Ich spürte seine Finger, wie sie sich über meine Haut legten, langsam, besitzergreifend.

Sein Atem traf meinen Hals, heiß und verlangend, während seine Lippen nur Millimeter entfernt verharrten.

„ Du riechst... wie Sünde“, flüsterte er mit rauer Stimme.

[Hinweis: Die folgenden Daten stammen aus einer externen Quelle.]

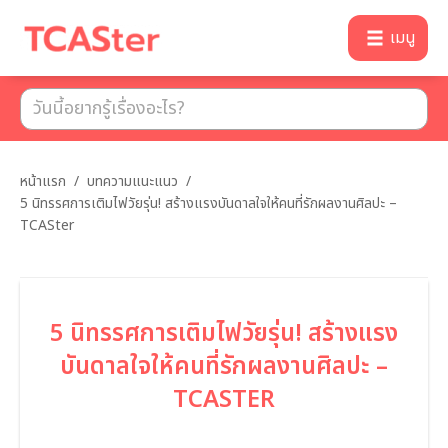
เมนู
หน้าแรก
/
บทความแนะแนว
/
5 นิทรรศการเติมไฟวัยรุ่น! สร้างแรงบันดาลใจให้คนที่รักผลงานศิลปะ –
TCASter
5 นิทรรศการเติมไฟวัยรุ่น! สร้างแรง
บันดาลใจให้คนที่รักผลงานศิลปะ –
TCASTER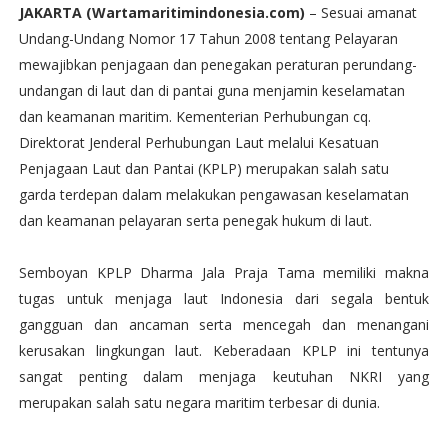
JAKARTA (Wartamaritimindonesia.com)
– Sesuai amanat
Undang-Undang Nomor 17 Tahun 2008 tentang Pelayaran
mewajibkan penjagaan dan penegakan peraturan perundang-
undangan di laut dan di pantai guna menjamin keselamatan
dan keamanan maritim. Kementerian Perhubungan cq.
Direktorat Jenderal Perhubungan Laut melalui Kesatuan
Penjagaan Laut dan Pantai (KPLP) merupakan salah satu
garda terdepan dalam melakukan pengawasan keselamatan
dan keamanan pelayaran serta penegak hukum di laut.
Semboyan KPLP Dharma Jala Praja Tama memiliki makna
tugas untuk menjaga laut Indonesia dari segala bentuk
gangguan dan ancaman serta mencegah dan menangani
kerusakan lingkungan laut. Keberadaan KPLP ini tentunya
sangat penting dalam menjaga keutuhan NKRI yang
merupakan salah satu negara maritim terbesar di dunia.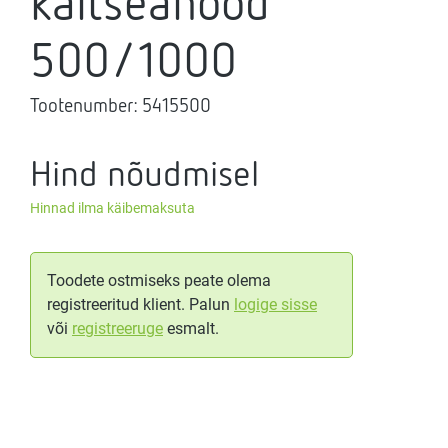
kaitseanood
500/1000
Tootenumber:
5415500
Hind nõudmisel
Hinnad ilma käibemaksuta
Toodete ostmiseks peate olema
registreeritud klient. Palun
logige sisse
või
registreeruge
esmalt.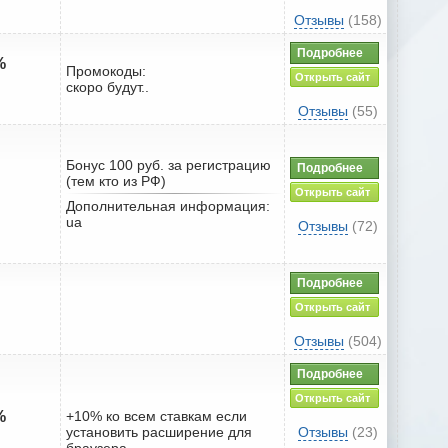
Отзывы
(158)
Подробнее
%
Промокоды:
Открыть сайт
скоро будут..
Отзывы
(55)
Бонус 100 руб. за регистрацию
Подробнее
(тем кто из РФ)
Открыть сайт
Дополнительная информация:
ua
Отзывы
(72)
Подробнее
Открыть сайт
Отзывы
(504)
Подробнее
Открыть сайт
%
+10% ко всем ставкам если
установить расширение для
Отзывы
(23)
браузера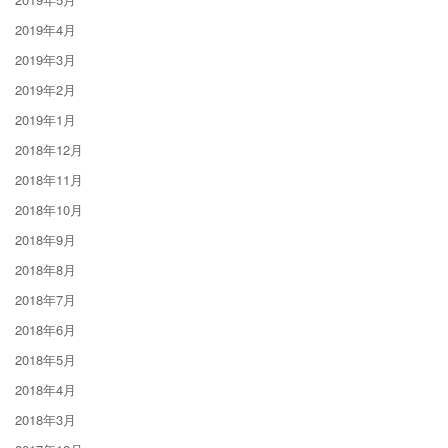
2019年4月
2019年3月
2019年2月
2019年1月
2018年12月
2018年11月
2018年10月
2018年9月
2018年8月
2018年7月
2018年6月
2018年5月
2018年4月
2018年3月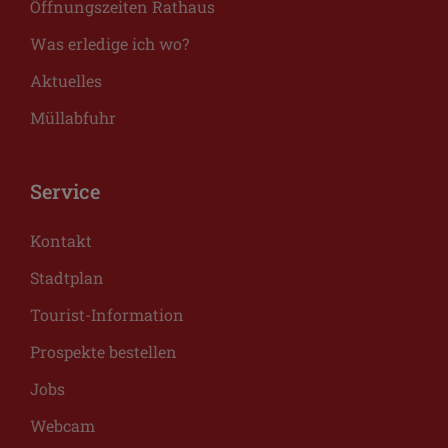
Öffnungszeiten Rathaus
Was erledige ich wo?
Aktuelles
Müllabfuhr
Service
Kontakt
Stadtplan
Tourist-Information
Prospekte bestellen
Jobs
Webcam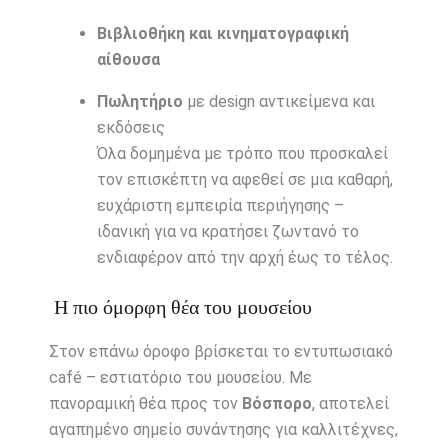
Βιβλιοθήκη και κινηματογραφική
αίθουσα
Πωλητήριο
με design αντικείμενα και
εκδόσεις
Όλα δομημένα με τρόπο που προσκαλεί
τον επισκέπτη να αφεθεί σε μια καθαρή,
ευχάριστη εμπειρία περιήγησης –
ιδανική για να κρατήσει ζωντανό το
ενδιαφέρον από την αρχή έως το τέλος.
Η πιο όμορφη θέα του μουσείου
Στον επάνω όροφο βρίσκεται το εντυπωσιακό
café – εστιατόριο του μουσείου. Με
πανοραμική θέα προς τον
Βόσπορο
, αποτελεί
αγαπημένο σημείο συνάντησης για καλλιτέχνες,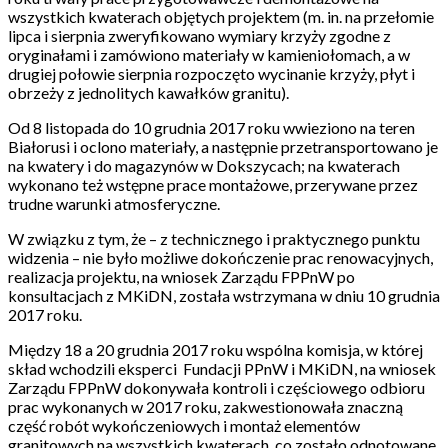
wszystkich kwaterach objętych projektem (m. in. na przełomie
lipca i sierpnia zweryfikowano wymiary krzyży zgodne z
oryginałami i zamówiono materiały w kamieniołomach, a w
drugiej połowie sierpnia rozpoczęto wycinanie krzyży, płyt i
obrzeży z jednolitych kawałków granitu).
Od 8 listopada do 10 grudnia 2017 roku wwieziono na teren
Białorusi i oclono materiały, a następnie przetransportowano je
na kwatery i do magazynów w Dokszycach; na kwaterach
wykonano też wstępne prace montażowe, przerywane przez
trudne warunki atmosferyczne.
W związku z tym, że – z technicznego i praktycznego punktu
widzenia – nie było możliwe dokończenie prac renowacyjnych,
realizacja projektu, na wniosek Zarządu FPPnW po
konsultacjach z MKiDN, została wstrzymana w dniu 10 grudnia
2017 roku.
Między 18 a 20 grudnia 2017 roku wspólna komisja, w której
skład wchodzili eksperci Fundacji PPnW i MKiDN, na wniosek
Zarządu FPPnW dokonywała kontroli i częściowego odbioru
prac wykonanych w 2017 roku, zakwestionowała znaczną
część robót wykończeniowych i montaż elementów
granitowych na wszystkich kwaterach, co zostało odnotowane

Seine Hände glitten tiefer, mein Herz raste.

Ich wollte schreien, ihn wegstoßen, aber mein Körper... gehorchte nicht.

Stad dessen zog er mich näher zu sich, sein Blick brannte in meinem.

Eine Hand wanderte fordernd zu meiner Brust, die andere streifte über meinen Rücken, tiefer... besitzergreifend. Seine Lippen lagen an meinem Hals

Dann spürte ich wieder diesen stechenden schmerz an meinem Hals.

Ich riss die Augen auf, keuchend, schweißnass.

Mein Herz schlug so laut, dass es in meinen Ohren dröhnte.

Ein Traum. Wieder.

Ich taumelte aus dem Bett, lief direkt ins Bad und starrte in den Spiegel.

Mein Blick fiel sofort auf meinem Hals.

Zwei kleine, dunkle Punkte.

Noch da.

Kein Traum.

Ich schluckte hart. Ich konnte das nicht verdrängen. Nicht Mehr.

Ohne viel nachzudenken, zog ich mir meine Laufsachen an, band mir die Haare zu einem festen Zopf und verließ die Wohnung

Ich musste raus, ich kam auf meine Gedanken nicht klar.

Joggen. Luft. Abstand.

Meine Beine liefen fast wie von allein, durch die kleine Altstadt, vorbei an den schönen weißen Häusern, runter zur Promenade.

Ich lief, bis die Gedanken langsamer wurden.

Bis das Bild seiner Augen nicht mehr ganz so scharf war.

Bis ich das Naxaki sah, die kleine Bar am Strand.

Kosta stand draußen, lehnte sich an die Theke und trank sein Fredo Espresso.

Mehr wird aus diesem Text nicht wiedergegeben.